## start Given records

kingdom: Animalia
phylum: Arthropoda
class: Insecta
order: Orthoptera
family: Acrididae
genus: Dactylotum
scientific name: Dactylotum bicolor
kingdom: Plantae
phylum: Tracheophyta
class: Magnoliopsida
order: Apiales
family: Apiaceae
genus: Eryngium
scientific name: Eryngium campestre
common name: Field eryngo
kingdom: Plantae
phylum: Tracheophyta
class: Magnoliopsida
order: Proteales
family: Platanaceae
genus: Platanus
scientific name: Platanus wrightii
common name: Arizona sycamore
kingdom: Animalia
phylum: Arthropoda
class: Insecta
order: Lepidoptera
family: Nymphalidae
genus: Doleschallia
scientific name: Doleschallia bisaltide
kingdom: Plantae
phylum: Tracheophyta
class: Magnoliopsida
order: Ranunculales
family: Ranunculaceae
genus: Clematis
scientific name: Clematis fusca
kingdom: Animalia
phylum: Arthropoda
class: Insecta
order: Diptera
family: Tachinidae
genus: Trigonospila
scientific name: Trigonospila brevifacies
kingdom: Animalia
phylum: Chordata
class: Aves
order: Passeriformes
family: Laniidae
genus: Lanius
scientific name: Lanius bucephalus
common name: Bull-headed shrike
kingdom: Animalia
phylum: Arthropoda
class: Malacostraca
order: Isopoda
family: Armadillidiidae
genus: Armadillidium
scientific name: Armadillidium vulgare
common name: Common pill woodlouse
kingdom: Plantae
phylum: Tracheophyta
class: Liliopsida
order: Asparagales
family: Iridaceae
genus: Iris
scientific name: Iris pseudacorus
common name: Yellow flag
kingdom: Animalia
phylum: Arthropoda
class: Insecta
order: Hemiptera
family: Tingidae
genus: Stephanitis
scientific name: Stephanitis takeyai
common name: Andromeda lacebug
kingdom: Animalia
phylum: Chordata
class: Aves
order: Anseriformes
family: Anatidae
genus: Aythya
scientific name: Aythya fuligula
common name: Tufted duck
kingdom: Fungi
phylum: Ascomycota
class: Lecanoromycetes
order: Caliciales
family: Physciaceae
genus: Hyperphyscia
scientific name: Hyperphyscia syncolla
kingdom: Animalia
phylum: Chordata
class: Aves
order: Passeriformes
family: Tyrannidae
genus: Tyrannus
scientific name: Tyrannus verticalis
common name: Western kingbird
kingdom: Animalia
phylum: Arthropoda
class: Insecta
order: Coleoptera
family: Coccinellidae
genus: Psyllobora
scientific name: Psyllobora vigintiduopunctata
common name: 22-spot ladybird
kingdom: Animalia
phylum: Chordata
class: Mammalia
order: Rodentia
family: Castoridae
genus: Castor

## end Given records

Please give the lines of the data above as a numbered list. Start with the line containing "family: Anatidae" and include every line through the end of the data, leaving out blank lines.

1. family: Anatidae
2. genus: Aythya
3. scientific name: Aythya fuligula
4. common name: Tufted duck
5. kingdom: Fungi
6. phylum: Ascomycota
7. class: Lecanoromycetes
8. order: Caliciales
9. family: Physciaceae
10. genus: Hyperphyscia
11. scientific name: Hyperphyscia syncolla
12. kingdom: Animalia
13. phylum: Chordata
14. class: Aves
15. order: Passeriformes
16. family: Tyrannidae
17. genus: Tyrannus
18. scientific name: Tyrannus verticalis
19. common name: Western kingbird
20. kingdom: Animalia
21. phylum: Arthropoda
22. class: Insecta
23. order: Coleoptera
24. family: Coccinellidae
25. genus: Psyllobora
26. scientific name: Psyllobora vigintiduopunctata
27. common name: 22-spot ladybird
28. kingdom: Animalia
29. phylum: Chordata
30. class: Mammalia
31. order: Rodentia
32. family: Castoridae
33. genus: Castor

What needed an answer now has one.